The generated certificate and corresponding key lands in
/srv/certbot/example.com/config/live/example.com/
directory.
Quick start
Pull in the role to your system
First off you have to add proper dependency to your project. Create -- if it
doesn't yet exist -- a file called requirements.yaml
. Then add the dependency
to it. If this role is the only one that your playbook is pulling in, then
requirements.yaml
should look like this:
---
- src: git+https://codeberg.org/Prezu/certbot-gandi
version: master
name: certbot-gandi
Having that done, use ansible-galaxy
to pull the role in:
$ ansible-galaxy install -r requirements.yaml
This is a one-time thing. Once you pull the role it, it'll live in your
~/.ansible/roles
subdirectory.
Using the role in a playbook
The role requires you to set up a couple of Ansible variables:
domain
: This is the name of your domain.
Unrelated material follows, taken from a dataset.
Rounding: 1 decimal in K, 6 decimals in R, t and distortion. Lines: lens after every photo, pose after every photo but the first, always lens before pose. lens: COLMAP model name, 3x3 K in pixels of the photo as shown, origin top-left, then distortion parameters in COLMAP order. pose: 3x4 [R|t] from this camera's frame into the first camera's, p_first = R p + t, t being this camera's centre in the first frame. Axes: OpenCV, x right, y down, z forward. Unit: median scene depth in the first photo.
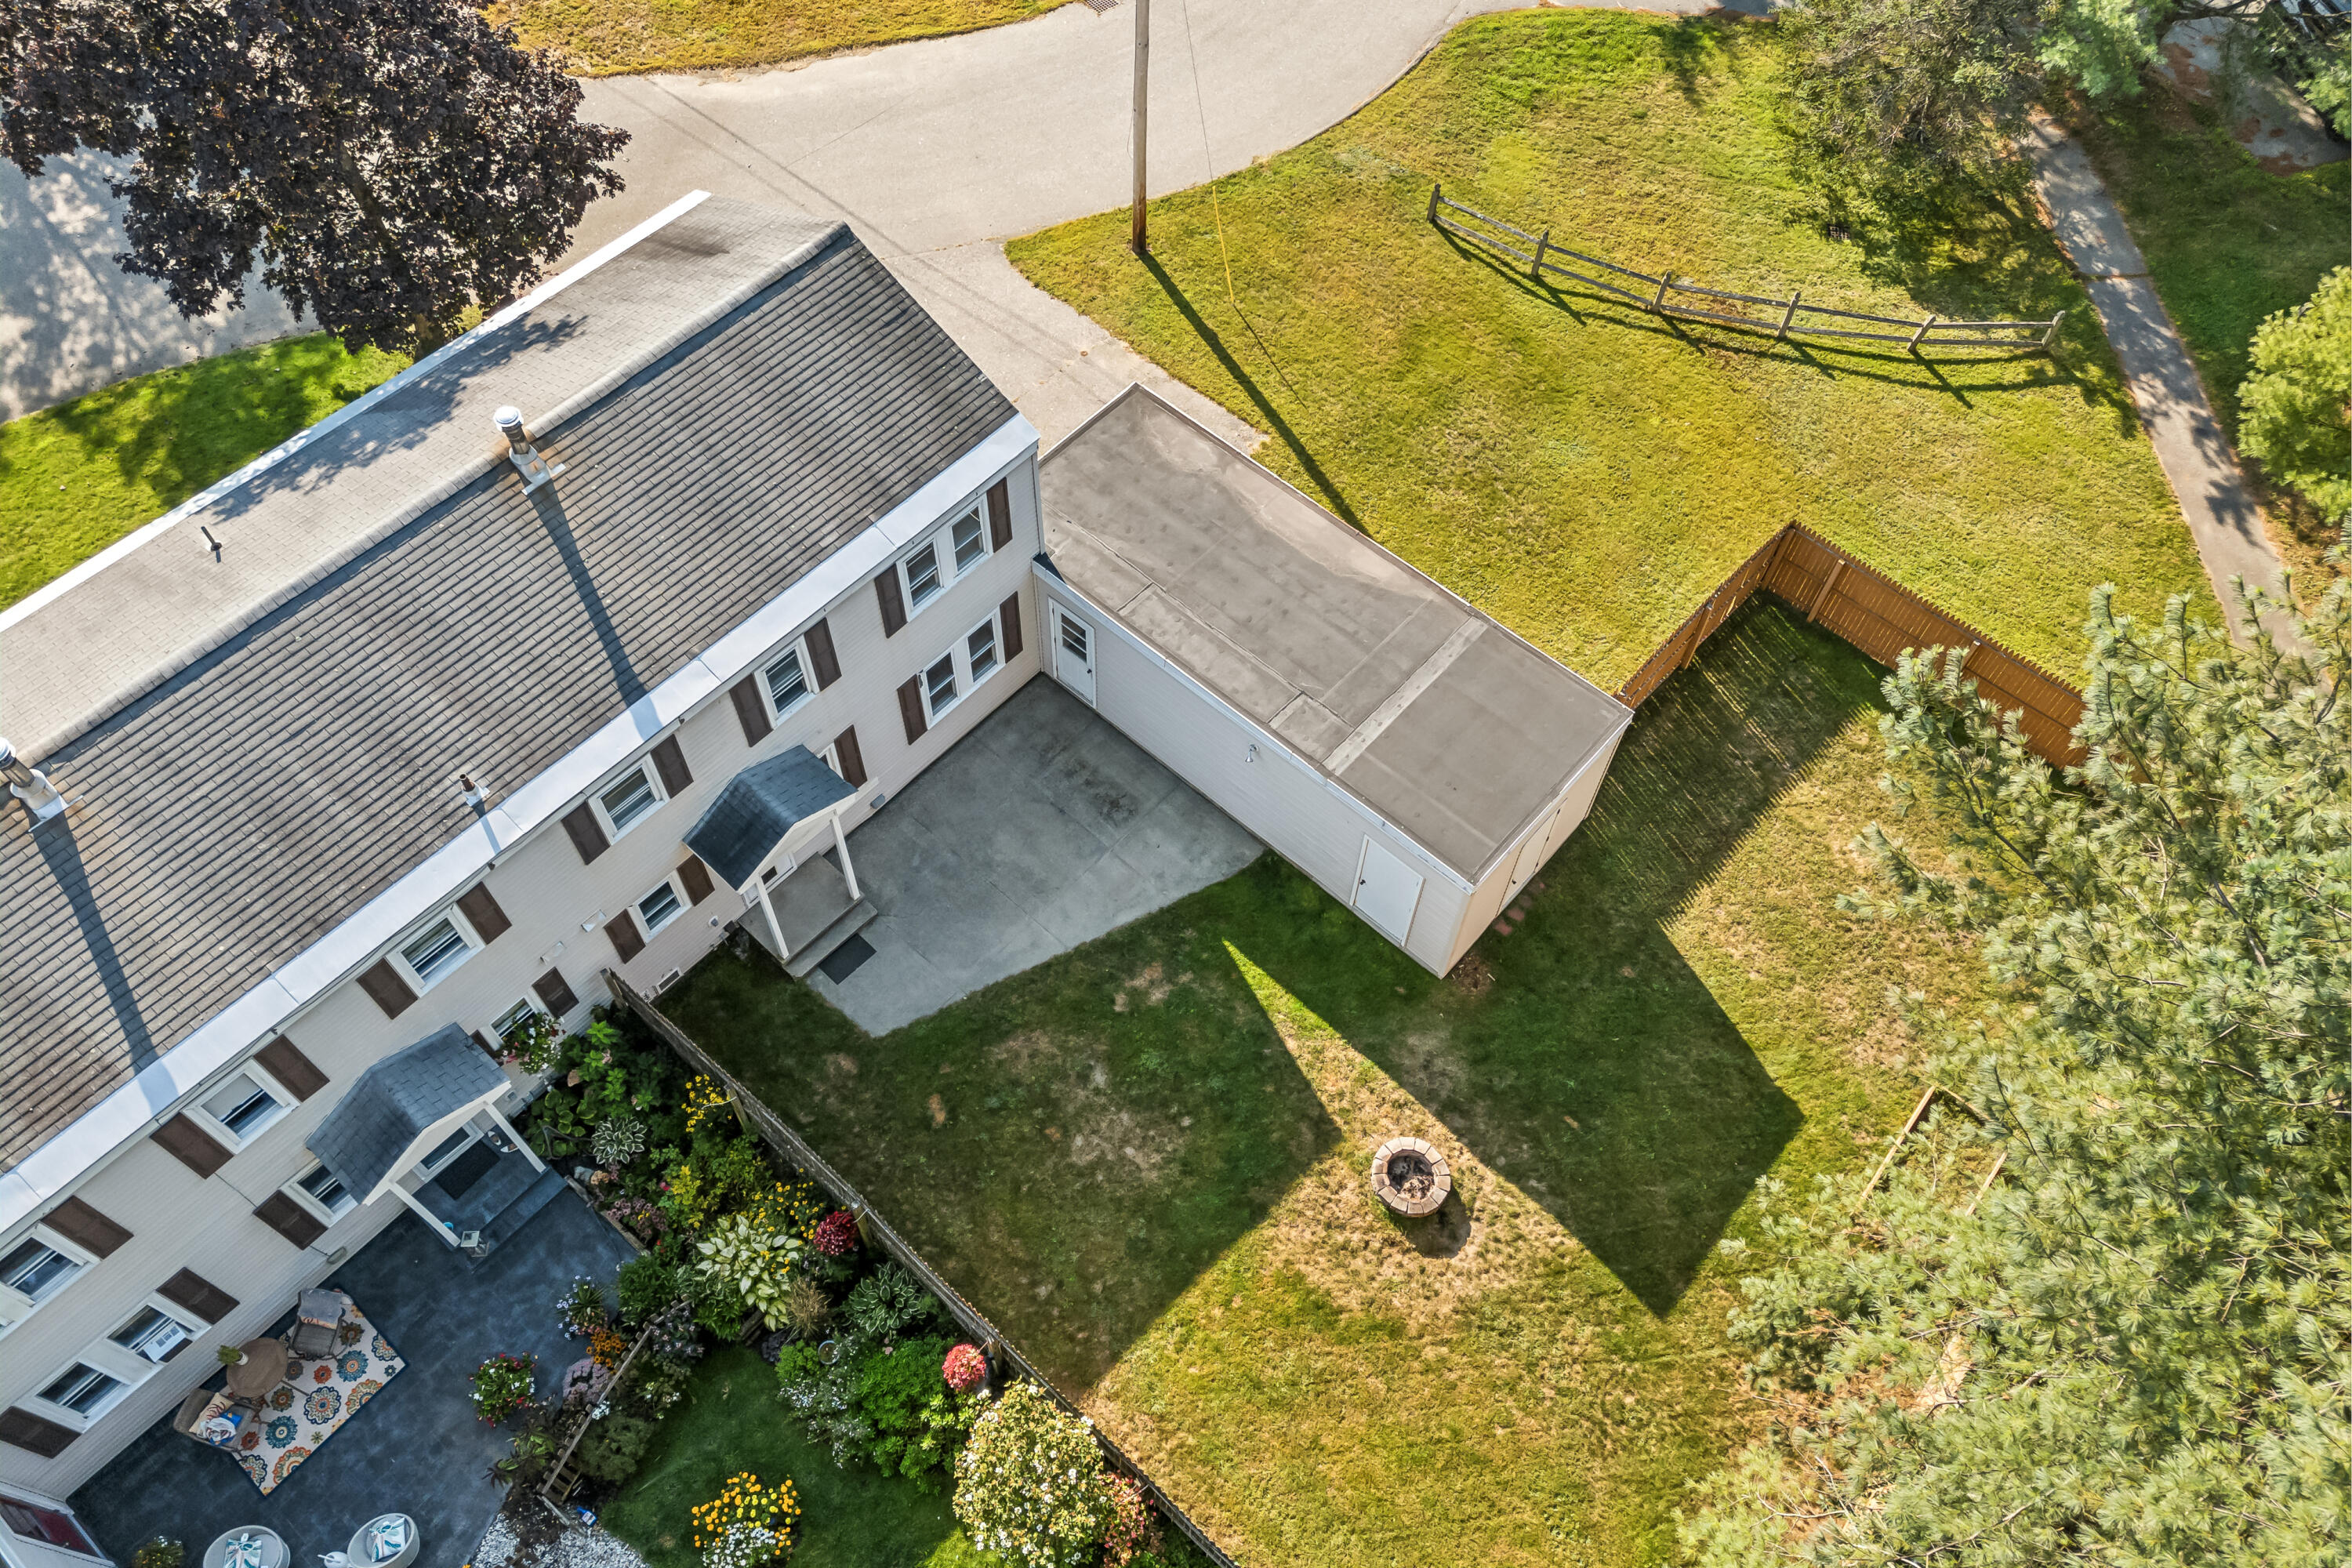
lens RADIAL K [[1722.7, 0, 1176.0], [0, 1722.7, 784.0], [0, 0, 1]] dist [0.002814, 0.000569]
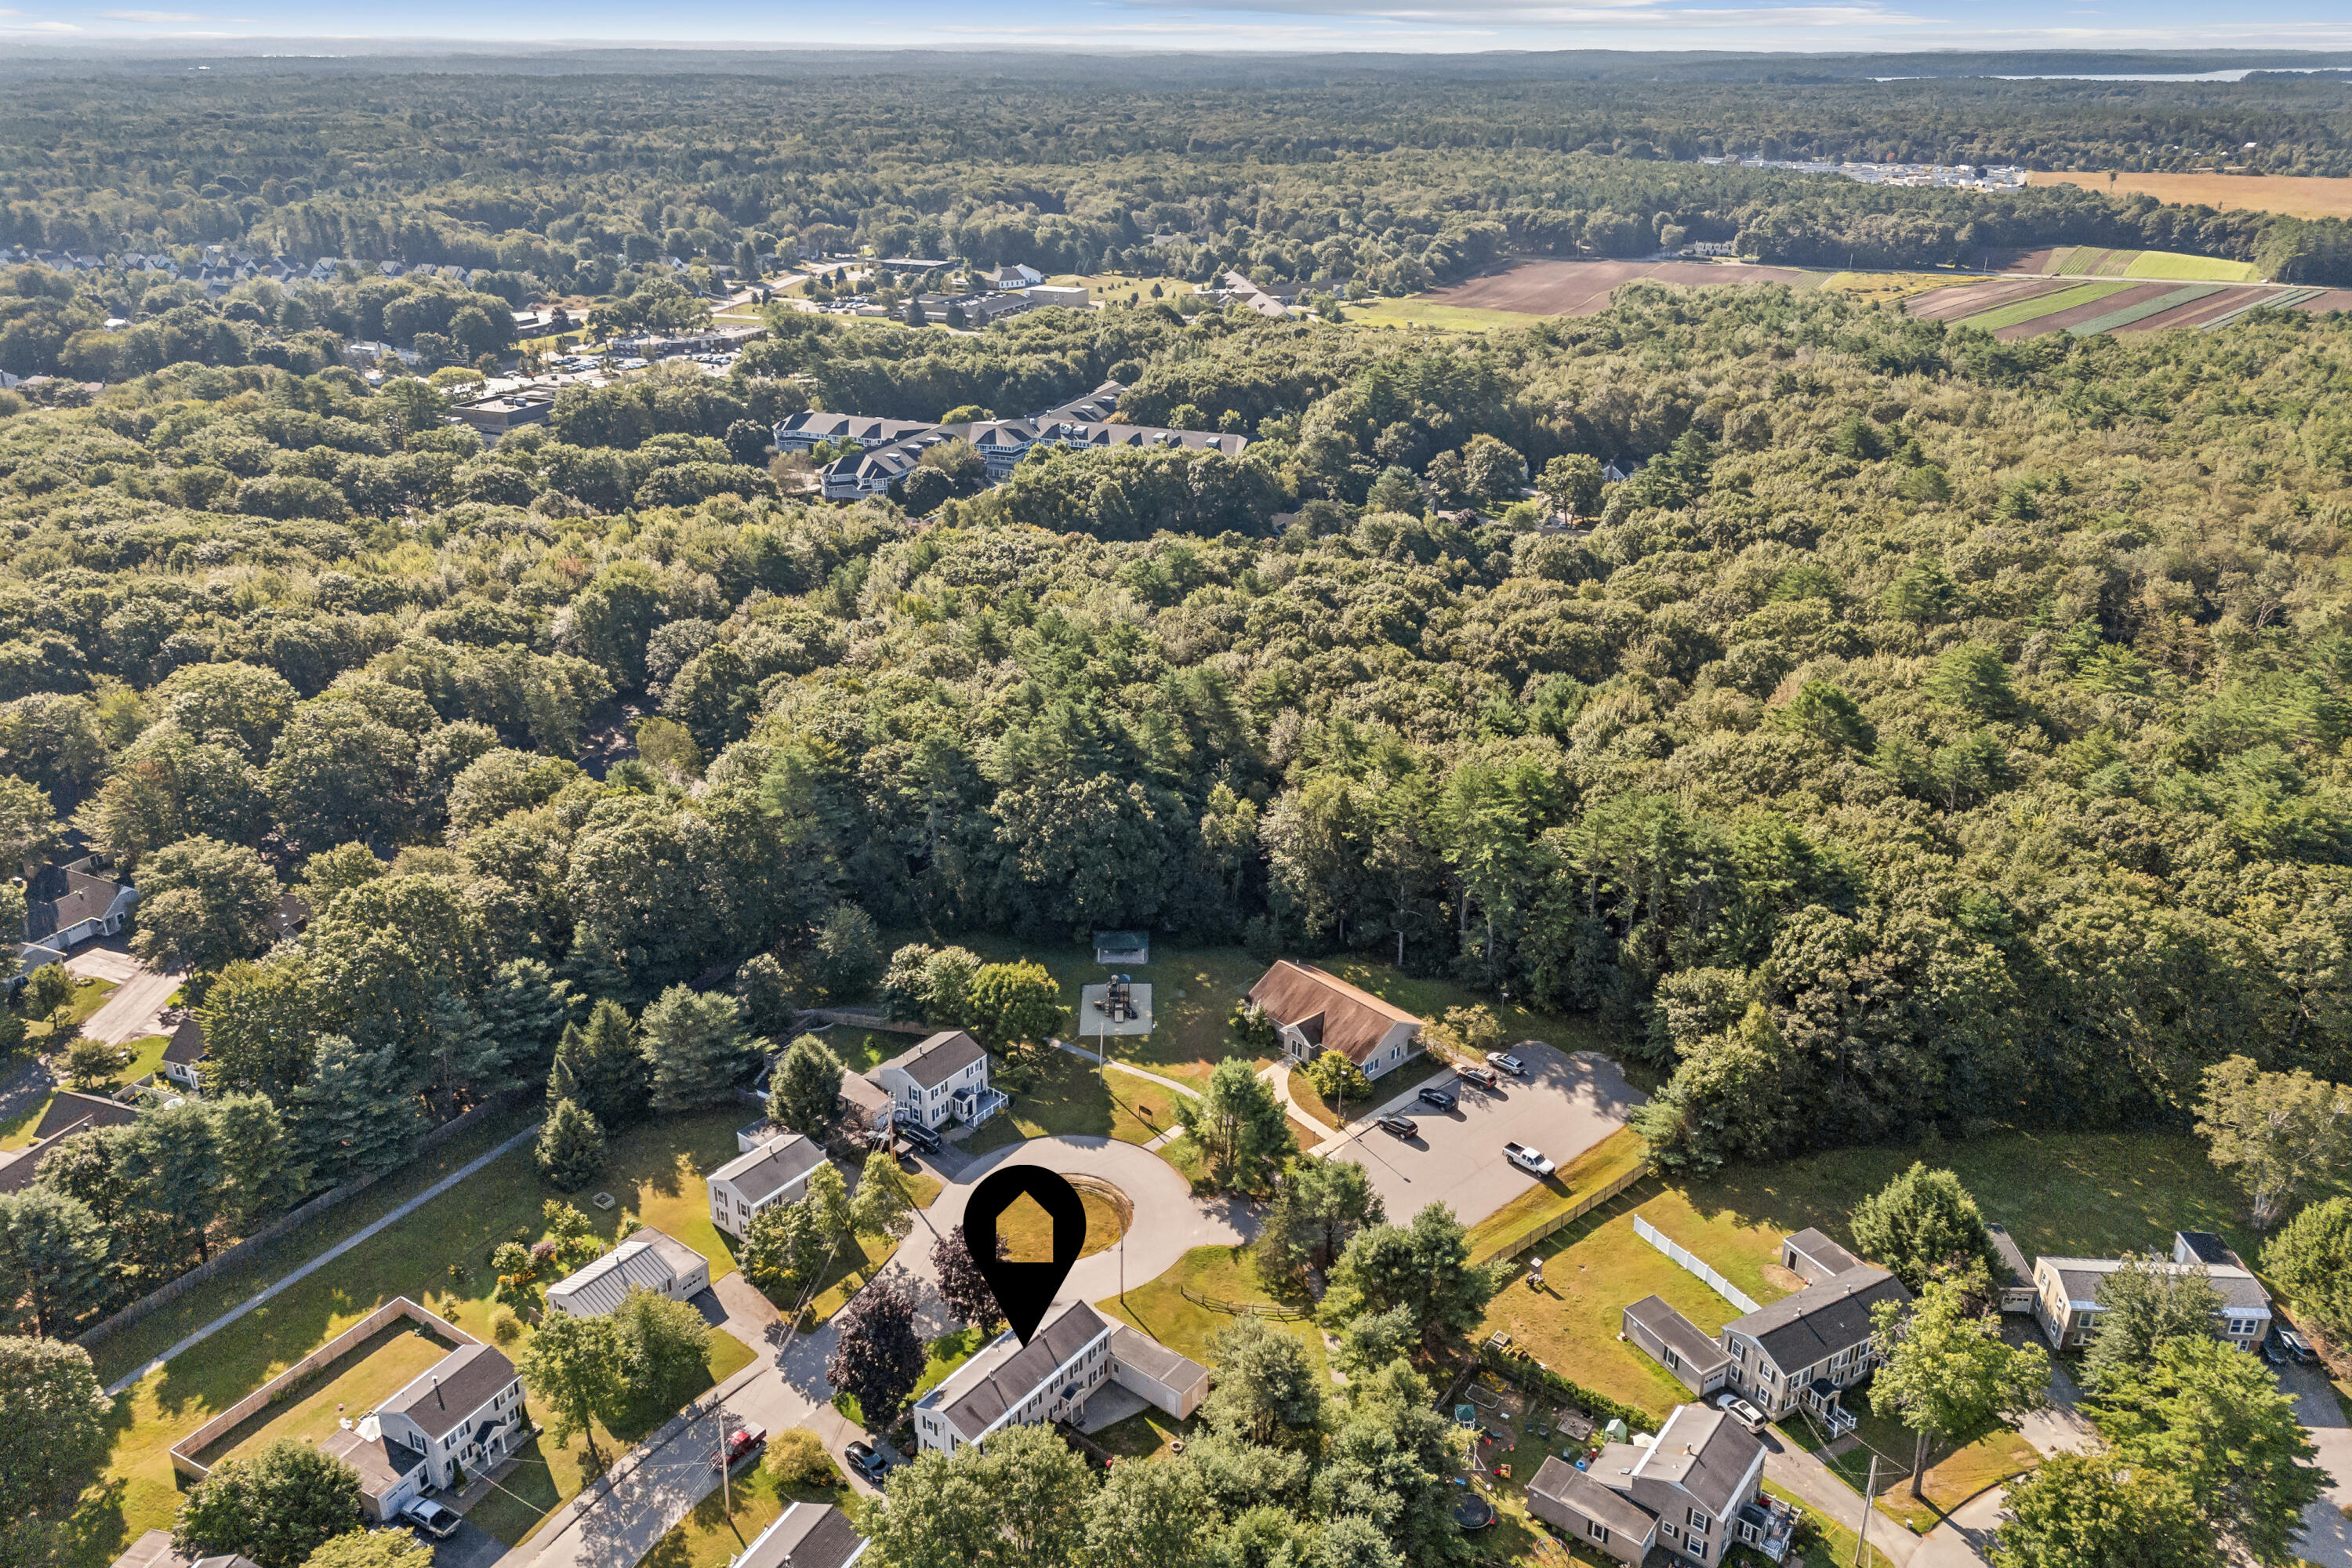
lens RADIAL K [[1722.7, 0, 1176.0], [0, 1722.7, 784.0], [0, 0, 1]] dist [0.002814, 0.000569]
pose [[0.997097, -0.042044, 0.063487, -0.150619], [0.070790, 0.818989, -0.569425, 1.702496], [-0.028054, 0.572266, 0.819588, -5.133181]]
E.g.example.com
.gandi_api_token
: The API token you generated on your gandi account page.contact_email
: Let's Encrypt requires you to provide a contact email address.web_server_reload_command
: A command that will be executed by certbot to reload your web server's configuration after renewing the certificate.
The simplest and least secure way
If you want to quickly test the role out, you could add the following section
to your roles
in your playbook:
...
roles:
- role: certbot-gandi
vars:
domain: "example.com"
contact_email: contact@example.com
gandi_api_token: 12345SLFDKSLFKJSD # Your generated API token
web_server_reload_command: "systemctl reload nginx.service" # Assuming you're using Nginx
But you better not check that into your VCS!!!
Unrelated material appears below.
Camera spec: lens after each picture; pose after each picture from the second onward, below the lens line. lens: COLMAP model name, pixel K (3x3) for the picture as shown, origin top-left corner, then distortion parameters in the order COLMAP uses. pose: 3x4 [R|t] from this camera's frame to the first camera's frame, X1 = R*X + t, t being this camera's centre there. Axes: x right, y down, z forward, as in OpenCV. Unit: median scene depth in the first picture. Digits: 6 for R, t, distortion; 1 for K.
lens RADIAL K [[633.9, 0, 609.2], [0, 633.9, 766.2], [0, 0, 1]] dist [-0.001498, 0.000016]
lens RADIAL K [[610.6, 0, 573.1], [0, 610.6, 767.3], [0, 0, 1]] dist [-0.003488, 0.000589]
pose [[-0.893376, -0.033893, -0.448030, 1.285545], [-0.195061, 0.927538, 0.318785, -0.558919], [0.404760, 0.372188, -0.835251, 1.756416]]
Using ansible-vault to store the token
You should absolutely never check the bare API key to your version control
system. It's much better to use e.g. ansible-vault
to encrypt all security
sensitive variables. Ansible vault will maintain a file within your repository,
but the file will be encrypted.
Alright, so first you create the encrypted vault file:
$ mkdir vars
$ ansible-vault create vars/secrets.yaml
You'll be asked to pick a password for your new file. Then, ansible-vault will automatically open an editor for you. You have to create the YAML with the sensitive variables. E.g.:
---
gandi_api_token: 12345SLFDKSLFKJSD # Your generated API token
Now when you save the file and quite the editor, take a look at the new file. It'll look similar to this:
$ cat vars/secrets.yaml
$ANSIBLE_VAULT;1.1;AES256
38343062636539383830616436613162316536313465373236616566343034393937363665623466
3730613361363038613438376630393930373865343433660a636437396637663239363466363665
64386434663862666664323765373838346136326238316237383736373063393432333863373430
3364396133633933630a646434353937336233653430373166396139666539326239323463613132
39316163383364333836326639616339396333313534383663393737616363333336623033373833
38626430396264666365646366363530646462356637323533323962613866623561636363303339
36656335633535353565326339623463336265363663333661316562313730643234626265353938
30646631303330393464
So this is what you add to your VCS. So now in your runbook you'll need to point to the encrypted vars file:
...
vars_files:
- vars/secrets.yaml
...
roles:
- role: certbot-gandi
vars:
domain: "example.com"
contact_email: contact@example.com
web_server_reload_command: "systemctl reload nginx.service" # Assuming you're using Nginx
# That's it. gandi_api_token will be picked up from vars/secret.yaml instead of from here.
Now, from this point on, you'll need to pass a new parameter to
ansible-playbook
, namely --ask-vault-pass
. This will make ansible ask you
the Vault password each time you execute the runbook.